Zerrüttete Beziehungen zu den Nachbarn 

Lula hat somit eine weit schwächere Basis für seine außenpolitische Agenda als in seinen ersten beiden Amtszeiten. Ein Teil seiner Energie wird er zunächst darauf verwenden müssen, das diplomatische Porzellan mit den lateinamerikanischen Nachbarstaaten zu kitten, das Bolsonaro zerschlagen hat.

Lula ist an der Stärkung der Beziehungen zu Deutschland
und Europa interessiert, wird aber den Europäern nicht nach dem Mund zu reden. Das demonstrierte er schon in einem Interview im Mai, in dem er über den ukrainischen Präsidenten Selenskyj sagte: Dieser Kerl ist so verantwortlich für den Krieg wie Putin.“ In einer für Staaten außerhalb des Westens typischen Haltung wird sich Lula den Sanktionen gegen Russland genauso wenig anschließen, wie er für eine diplomatische Isolation des Kremls zu haben ist.

Das sollte jedoch kein Hindernis sein, um in stärkere deutsch-brasilianische Beziehungen zu investieren, zumal Lula innerhalb der Vereinten Nationen ansonsten ein konstruktiver Partner Deutschlands sein kann. Dabei kommt der Bundesregierung der exzellente Draht der Sozialdemokratie zu Lula zugute.

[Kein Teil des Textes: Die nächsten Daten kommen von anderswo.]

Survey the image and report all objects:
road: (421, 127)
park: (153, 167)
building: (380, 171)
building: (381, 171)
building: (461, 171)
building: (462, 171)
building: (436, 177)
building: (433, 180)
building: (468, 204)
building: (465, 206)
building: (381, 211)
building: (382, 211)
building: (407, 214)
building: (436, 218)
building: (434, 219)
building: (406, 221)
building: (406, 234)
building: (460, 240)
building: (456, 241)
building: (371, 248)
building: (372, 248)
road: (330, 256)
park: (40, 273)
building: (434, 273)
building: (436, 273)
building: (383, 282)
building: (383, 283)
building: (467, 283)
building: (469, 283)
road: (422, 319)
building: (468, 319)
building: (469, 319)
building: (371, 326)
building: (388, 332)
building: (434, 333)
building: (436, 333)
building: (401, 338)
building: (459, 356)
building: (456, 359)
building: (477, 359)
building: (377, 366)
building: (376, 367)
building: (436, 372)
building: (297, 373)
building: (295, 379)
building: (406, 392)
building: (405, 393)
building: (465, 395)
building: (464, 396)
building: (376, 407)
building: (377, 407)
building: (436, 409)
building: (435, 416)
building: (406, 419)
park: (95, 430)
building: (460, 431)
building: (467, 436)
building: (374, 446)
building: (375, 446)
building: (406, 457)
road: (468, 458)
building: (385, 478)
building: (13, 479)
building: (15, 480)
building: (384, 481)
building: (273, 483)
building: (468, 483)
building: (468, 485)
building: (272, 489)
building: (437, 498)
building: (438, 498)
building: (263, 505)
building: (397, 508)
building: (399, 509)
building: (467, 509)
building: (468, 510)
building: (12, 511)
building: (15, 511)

Führende SPD-Vertreter besuchten Lula in seiner Haftzeit im Gefängnis. SPD-Chef Lars Klingbeil traf Lula im Sommer. Bundeskanzler Olaf Scholz sollte für 2023 eine Wiederbelebung der deutsch-brasilianischen Regierungskonsultationen anstreben, bei denen sich alle zwei Jahre die kompletten Bundeskabinette treffen. Bislang fand dieses Format nur einmal 2015 statt. 

Daneben kann Brasilien eine wichtige Rolle bei der Diversifizierung der Rohstoffbeschaffung Deutschlands spielen, von seltenen Erden bis hin zu Lithium. Dabei sollte Deutschland im Sinne einer echten Rohstoffpartnerschaft Brasilien anbieten, gemeinsam in die Weiteverarbeitung der Rohstoffe und industrielle Nutzung (etwa in Batteriefabriken) in Brasilien zu investieren. Lula und Scholz können auch neue Impulse für die Verabschiedung des EU-Mercosur-Handelsabkommens setzen. 

Zudem kann Deutschland von Brasilien lernen, wie man mit antidemokratischen Bewegungen und den Gefahren einer polarisierten, von Desinformation geprägten Informationslandschaft umgeht, in der Nachrichtenvermittlung primär über soziale Medien funktioniert und etablierte Medien an stark an Bedeutung verloren haben. Denn was in Brasilien heute Realität ist, könnte Deutschland morgen bevorstehen.